Computational overhead is significantly higher than IG: each step requires \(\nabla_x f\), Jacobian-vector products, and decoding, which may be a bottleneck for high-resolution images.
Evaluated only on image classification; generalization to non-image modalities (text, tabular, audio) where VAEs may not satisfy smooth immersion properties is uncertain.

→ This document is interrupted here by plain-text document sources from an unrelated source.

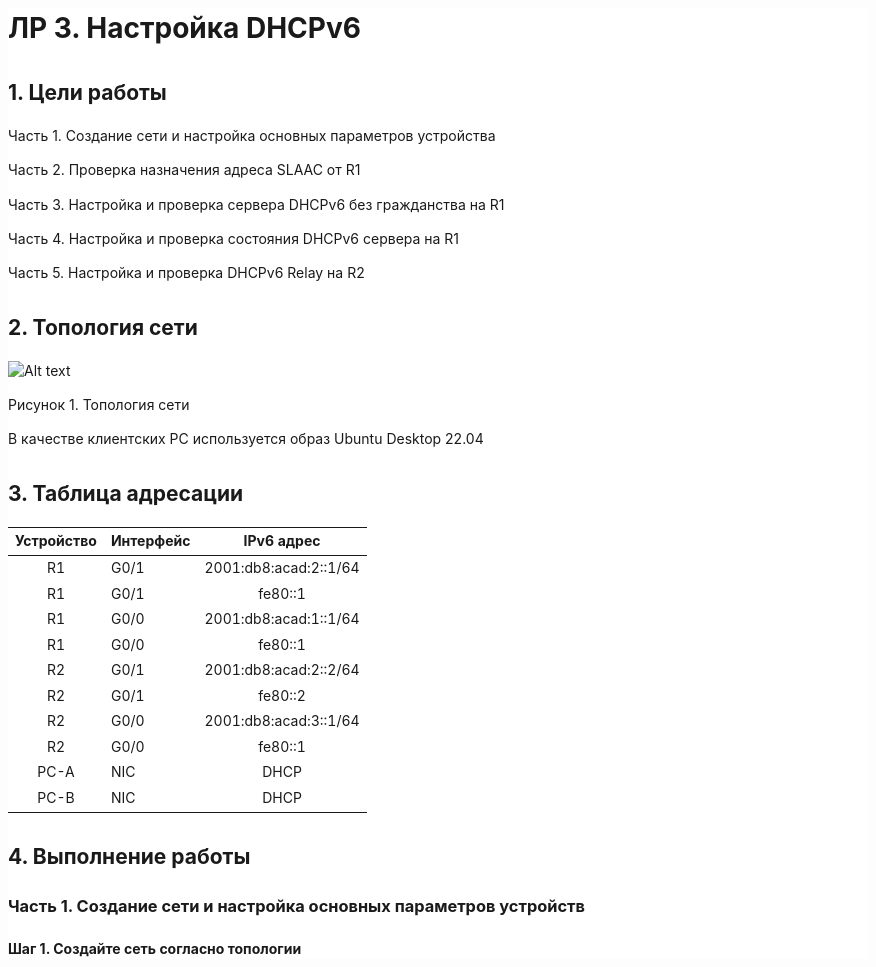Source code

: # ЛР 3. Настройка DHCPv6

## 1. Цели работы

Часть 1. Создание сети и настройка основных параметров устройства

Часть 2. Проверка назначения адреса SLAAC от R1

Часть 3. Настройка и проверка сервера DHCPv6 без гражданства на R1

Часть 4. Настройка и проверка состояния DHCPv6 сервера на R1

Часть 5. Настройка и проверка DHCPv6 Relay на R2

## 2. Топология сети

![Alt text](./topology.png)

Рисунок 1. Топология сети

В качестве клиентских РС используется образ Ubuntu Desktop 22.04

## 3. Таблица адресации

| Устройство | Интерфейс | IPv6 адрес |
| :-------------: | :------------- | :--: |
| R1 | G0/1 | 2001:db8:acad:2::1/64 |
| R1 | G0/1 | fe80::1 |
| R1 | G0/0 | 2001:db8:acad:1::1/64 |
| R1 | G0/0 | fe80::1 |
| R2 | G0/1 | 2001:db8:acad:2::2/64 |
| R2 | G0/1 | fe80::2 |
| R2 | G0/0 | 2001:db8:acad:3::1/64 |
| R2 | G0/0 | fe80::1 |
| PC-A | NIC | DHCP |
| PC-B | NIC | DHCP |


## 4. Выполнение работы

### Часть 1. Создание сети и настройка основных параметров устройств

#### Шаг 1. Создайте сеть согласно топологии
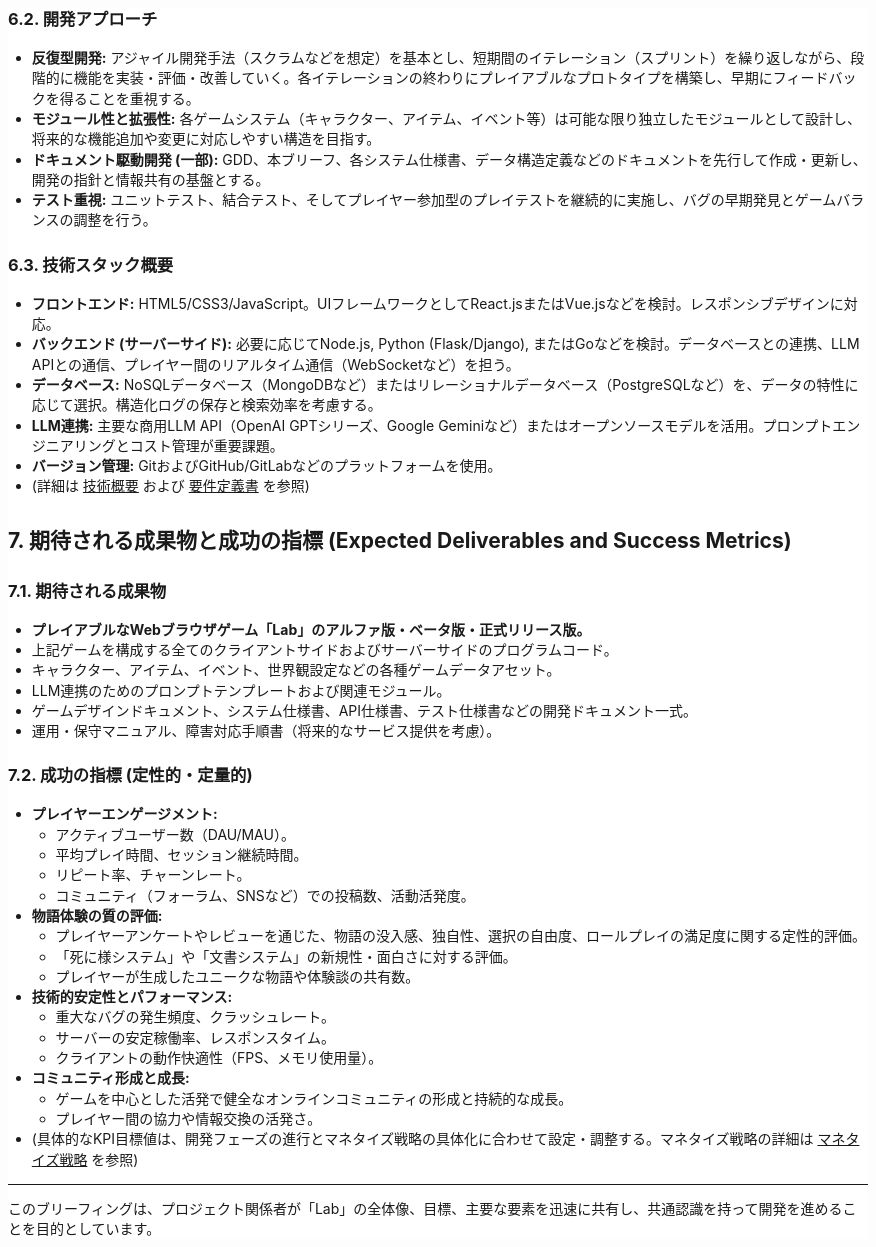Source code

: ### 6.2. 開発アプローチ
-   **反復型開発:** アジャイル開発手法（スクラムなどを想定）を基本とし、短期間のイテレーション（スプリント）を繰り返しながら、段階的に機能を実装・評価・改善していく。各イテレーションの終わりにプレイアブルなプロトタイプを構築し、早期にフィードバックを得ることを重視する。
-   **モジュール性と拡張性:** 各ゲームシステム（キャラクター、アイテム、イベント等）は可能な限り独立したモジュールとして設計し、将来的な機能追加や変更に対応しやすい構造を目指す。
-   **ドキュメント駆動開発 (一部):** GDD、本ブリーフ、各システム仕様書、データ構造定義などのドキュメントを先行して作成・更新し、開発の指針と情報共有の基盤とする。
-   **テスト重視:** ユニットテスト、結合テスト、そしてプレイヤー参加型のプレイテストを継続的に実施し、バグの早期発見とゲームバランスの調整を行う。

### 6.3. 技術スタック概要
-   **フロントエンド:** HTML5/CSS3/JavaScript。UIフレームワークとしてReact.jsまたはVue.jsなどを検討。レスポンシブデザインに対応。
-   **バックエンド (サーバーサイド):** 必要に応じてNode.js, Python (Flask/Django), またはGoなどを検討。データベースとの連携、LLM APIとの通信、プレイヤー間のリアルタイム通信（WebSocketなど）を担う。
-   **データベース:** NoSQLデータベース（MongoDBなど）またはリレーショナルデータベース（PostgreSQLなど）を、データの特性に応じて選択。構造化ログの保存と検索効率を考慮する。
-   **LLM連携:** 主要な商用LLM API（OpenAI GPTシリーズ、Google Geminiなど）またはオープンソースモデルを活用。プロンプトエンジニアリングとコスト管理が重要課題。
-   **バージョン管理:** GitおよびGitHub/GitLabなどのプラットフォームを使用。
-   (詳細は [技術概要](../development/tech_overview.md) および [要件定義書](./requirements.OLD.md) を参照)

## 7. 期待される成果物と成功の指標 (Expected Deliverables and Success Metrics)

### 7.1. 期待される成果物
-   **プレイアブルなWebブラウザゲーム「Lab」のアルファ版・ベータ版・正式リリース版。**
-   上記ゲームを構成する全てのクライアントサイドおよびサーバーサイドのプログラムコード。
-   キャラクター、アイテム、イベント、世界観設定などの各種ゲームデータアセット。
-   LLM連携のためのプロンプトテンプレートおよび関連モジュール。
-   ゲームデザインドキュメント、システム仕様書、API仕様書、テスト仕様書などの開発ドキュメント一式。
-   運用・保守マニュアル、障害対応手順書（将来的なサービス提供を考慮）。

### 7.2. 成功の指標 (定性的・定量的)
-   **プレイヤーエンゲージメント:**
    -   アクティブユーザー数（DAU/MAU）。
    -   平均プレイ時間、セッション継続時間。
    -   リピート率、チャーンレート。
    -   コミュニティ（フォーラム、SNSなど）での投稿数、活動活発度。
-   **物語体験の質の評価:**
    -   プレイヤーアンケートやレビューを通じた、物語の没入感、独自性、選択の自由度、ロールプレイの満足度に関する定性的評価。
    -   「死に様システム」や「文書システム」の新規性・面白さに対する評価。
    -   プレイヤーが生成したユニークな物語や体験談の共有数。
-   **技術的安定性とパフォーマンス:**
    -   重大なバグの発生頻度、クラッシュレート。
    -   サーバーの安定稼働率、レスポンスタイム。
    -   クライアントの動作快適性（FPS、メモリ使用量）。
-   **コミュニティ形成と成長:**
    -   ゲームを中心とした活発で健全なオンラインコミュニティの形成と持続的な成長。
    -   プレイヤー間の協力や情報交換の活発さ。
-   (具体的なKPI目標値は、開発フェーズの進行とマネタイズ戦略の具体化に合わせて設定・調整する。マネタイズ戦略の詳細は [マネタイズ戦略](./monetization_strategy.md) を参照)

---
このブリーフィングは、プロジェクト関係者が「Lab」の全体像、目標、主要な要素を迅速に共有し、共通認識を持って開発を進めることを目的としています。 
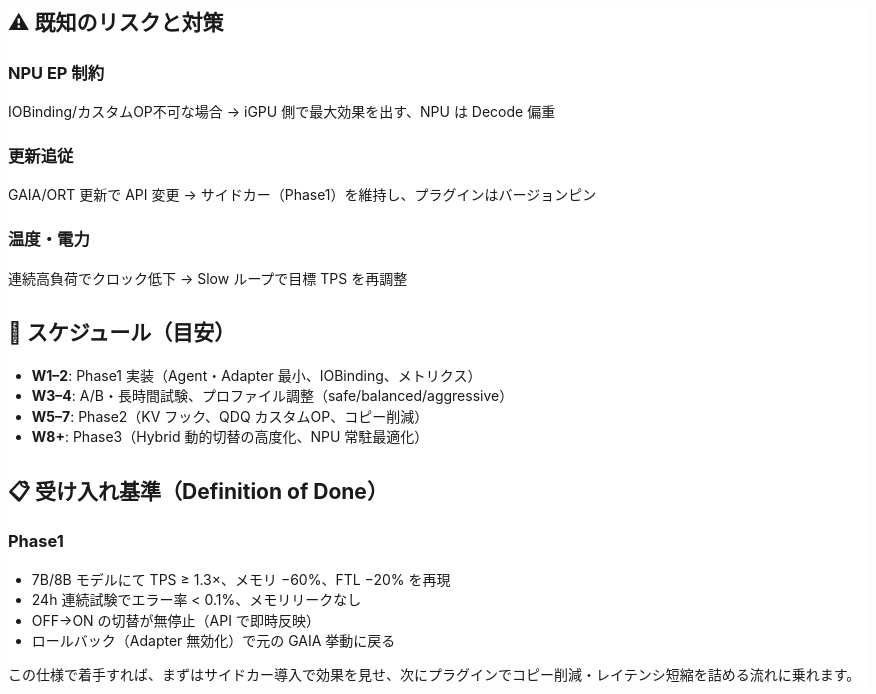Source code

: ## ⚠️ **既知のリスクと対策**

### **NPU EP 制約**
IOBinding/カスタムOP不可な場合 → iGPU 側で最大効果を出す、NPU は Decode 偏重

### **更新追従**
GAIA/ORT 更新で API 変更 → サイドカー（Phase1）を維持し、プラグインはバージョンピン

### **温度・電力**
連続高負荷でクロック低下 → Slow ループで目標 TPS を再調整

## 📅 **スケジュール（目安）**

- **W1–2**: Phase1 実装（Agent・Adapter 最小、IOBinding、メトリクス）
- **W3–4**: A/B・長時間試験、プロファイル調整（safe/balanced/aggressive）
- **W5–7**: Phase2（KV フック、QDQ カスタムOP、コピー削減）
- **W8+**: Phase3（Hybrid 動的切替の高度化、NPU 常駐最適化）

## 📋 **受け入れ基準（Definition of Done）**

### **Phase1**
- 7B/8B モデルにて TPS ≥ 1.3×、メモリ −60%、FTL −20% を再現
- 24h 連続試験でエラー率 < 0.1%、メモリリークなし
- OFF→ON の切替が無停止（API で即時反映）
- ロールバック（Adapter 無効化）で元の GAIA 挙動に戻る

この仕様で着手すれば、まずはサイドカー導入で効果を見せ、次にプラグインでコピー削減・レイテンシ短縮を詰める流れに乗れます。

vs IG: IG takes a straight path through high-variance regions; Ours uses a VAE-aligned path to bypass noise.
vs GIG: GIG suppresses noise in pixel space but drifts off-manifold; MA-GIG moves the strategy to the latent space to solve the drift for free.
vs EIG / MIG: These methods use linear interpolation or geodesics in latent space, which are manifold-aligned but ignore logit geometry. MA-GIG combines logit-aware greedy selection with manifold alignment.
vs AGI: AGI starts from adversarial examples and integrates along steepest ascent, leading to severe extrapolation; MA-GIG uses low-gradient paths for stability.
Insight: Rewriting any iterative perturbation algorithm that "doesn't work in pixel space" into its "VAE latent space" equivalent might be a general "free lunch"—this paper provides a clear geometric template for doing so.

Rating¶

Novelty: ⭐⭐⭐⭐ First IG variant to simultaneously address manifold alignment and logit noise; geometric arguments are concise and powerful.
Experimental Thoroughness: ⭐⭐⭐⭐ 3 datasets × 3 classifiers + multiple VAE backbones + qualitative/quantitative balance.
Writing Quality: ⭐⭐⭐⭐⭐ Logical flow from geometric motivation to assumption, algorithm, proof, and experiments is seamless.
Value: ⭐⭐⭐⭐ A practical improvement for the interpretability community; the idea of using coordinate changes to satisfy constraints automatically has broad potential.